Given he’d been stood up, Arthur Chel was in a surprisingly good mood.
Perhaps it had been the charming company of Simone Fenton, the young beauty of the Fenton household, where Arthur had waited more than an hour for her brother Rafe to put in an appearance. Last week, he and Rafe had made plans to spend an afternoon in the Laughing Rabbit for nothing but drinks and dice—Arthur was ruthlessly skilled at dice, especially against such an enthusiastically unfocused opponent as Rafe, who tended to distract himself with winding, delightful speeches. Arthur did not always follow the intricacies of Rafe’s thought process, but he certainly followed the gentle flush that rose in Rafe’s cheeks, the way he grasped at his dark hair as if surprised to find it short. Arthur couldn’t help wanting to chase that flush down Rafe’s neck with his lips, and find the racing pulse with his tongue. He’d been hoping, since sending that note to Rafe about Highcombe two days ago, to have earned the chance.
Simone had hair just like Rafe’s must have been when long.
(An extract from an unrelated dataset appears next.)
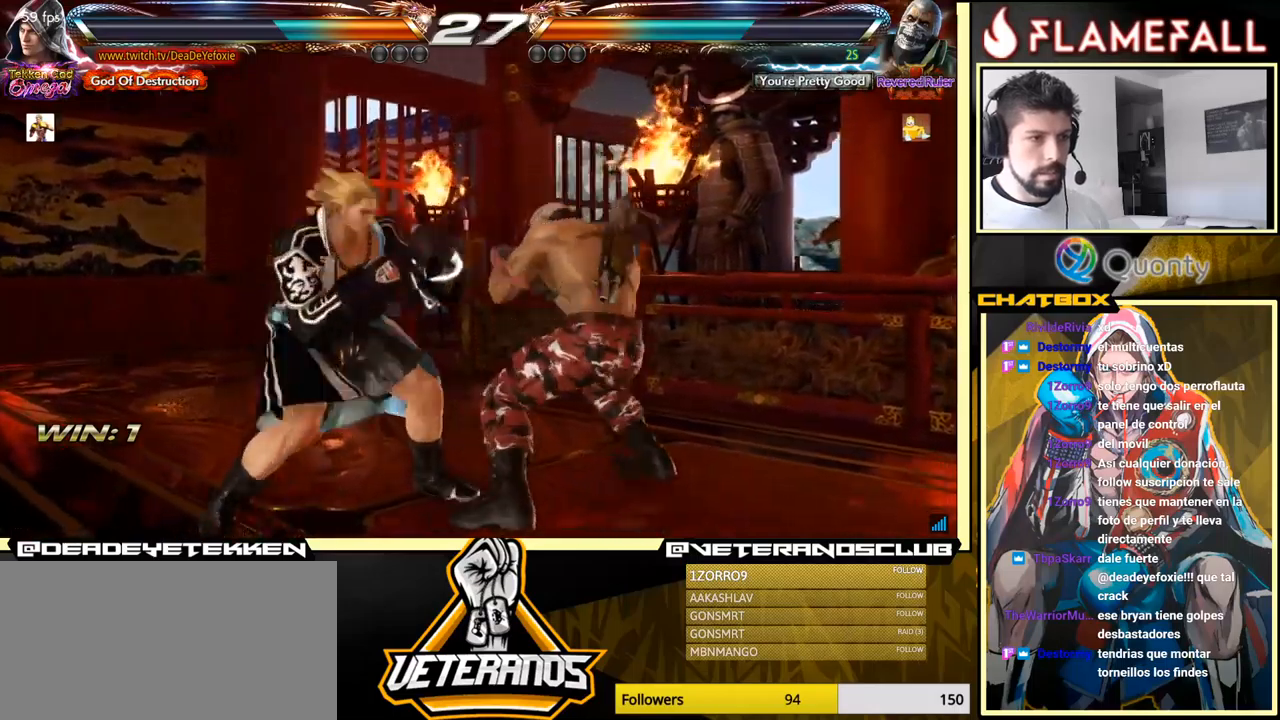
{"buttons": [], "left_stick": "right", "events": [[50, "left_stick", "down-right"], [67, "Y", "down"], [167, "A", "down"], [167, "Y", "up"], [350, "left_stick", "right"], [383, "A", "up"]]}
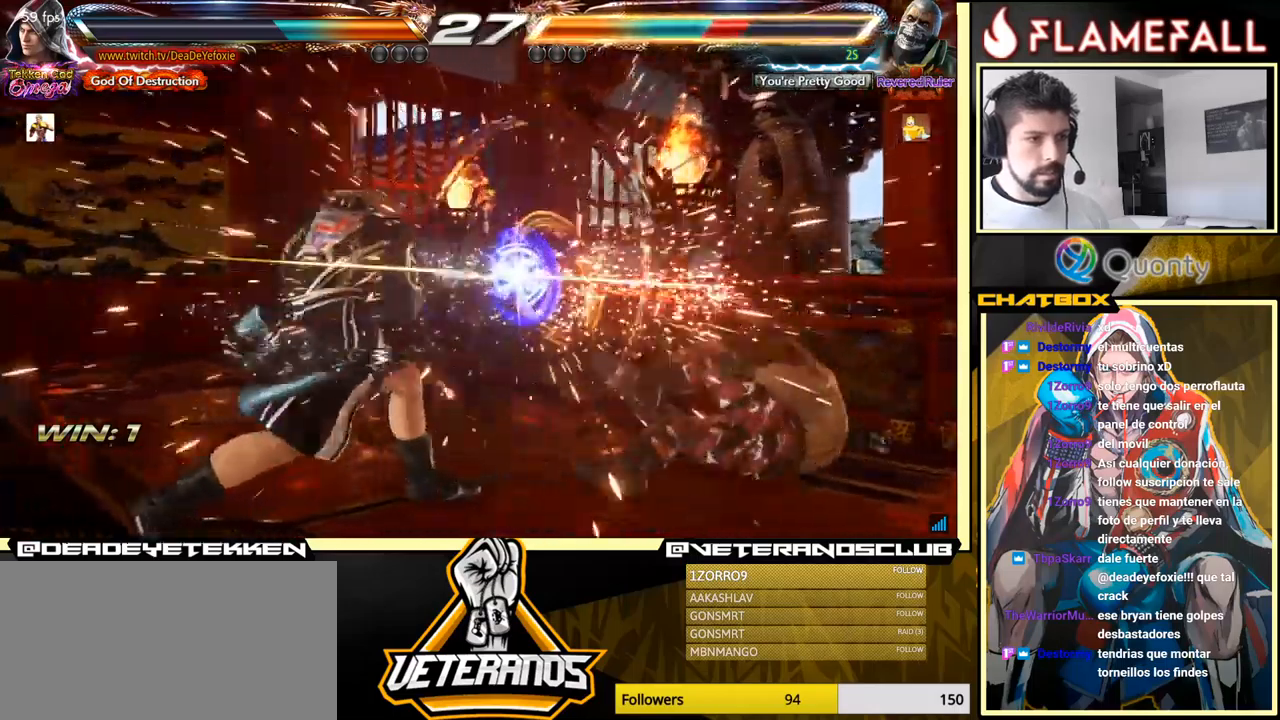
{"buttons": ["X"], "left_stick": "center", "events": [[50, "left_stick", "down-left"], [300, "left_stick", "right"], [333, "A", "down"], [383, "A", "up"], [383, "left_stick", "center"], [417, "R1", "down"], [417, "Y", "down"], [433, "X", "down"], [450, "R1", "up"], [450, "X", "up"], [467, "X", "down"], [467, "Y", "up"]]}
Arthur thought wistfully of both Fenton siblings as he walked down the wide, winding avenue toward the edge of the Middle City, where the Laughing Rabbit tucked itself between a tailor’s and a chocolate shop he’d never tried. The Fenton chocolate Simone had offered him as they waited for Rafe to appear had been quite decent, the delicate porcelain cups beautifully painted with rows of tiny bluebirds. They’d sipped and chatted, and Arthur was not ashamed that he’d sought information about Rafe from her: Did she know for whom his heart had broken? Why he’d left the University? Questions he’d not quite so bluntly put to Rafe himself. Simone did not know—alas!—details of Rafe’s broken heart, but she confessed her brother had left school to work for none other than William, the Duke Tremontaine.
Arthur relished knowing he and Rafe had both worked for Tremontaine! Though it made him wonder if William himself, the failing mind wed to the elegant, perfect cloud of femininity Arthur cherished, might be the culprit behind Rafe’s heartache.
Turning onto a side lane, protected from the noise of the main streets by tall courtyard walls and the rears of a line of shops, Arthur allowed himself a melodramatic sigh. But more of a smile teased at his mouth than should be there, were he truly upset. No, it all matched too perfectly with the wildly romantic drama he told himself, filled with intrigue and intricately woven relationships. His imagination had often overrun reality when he was a boy, a thing his older brothers and sisters teased him for, and his cousins accused him of pretending this Land to be finer than it was. But Arthur had found his imagination led him toward all sorts of useful information. His family did not appreciate how Arthur easily found ways to befriend nearly anybody, or his particular skill at finding things and people. All because of his imagination! Why, look how quickly he’d found that math student for the duchess, and he’d not even had the student’s proper name to begin with.
A figure approaching Arthur with an angry, determined stride wiped all trace of smile from his face: Ixkaab Balam, thundering toward him with her hand on the hilt of her long Local sword. Her black hair glinted in the slender strip of afternoon sun, and her eyes narrowed dangerously.
Arthur backed up before he could stop himself, knocking his boot heel into the bottom step of a back door.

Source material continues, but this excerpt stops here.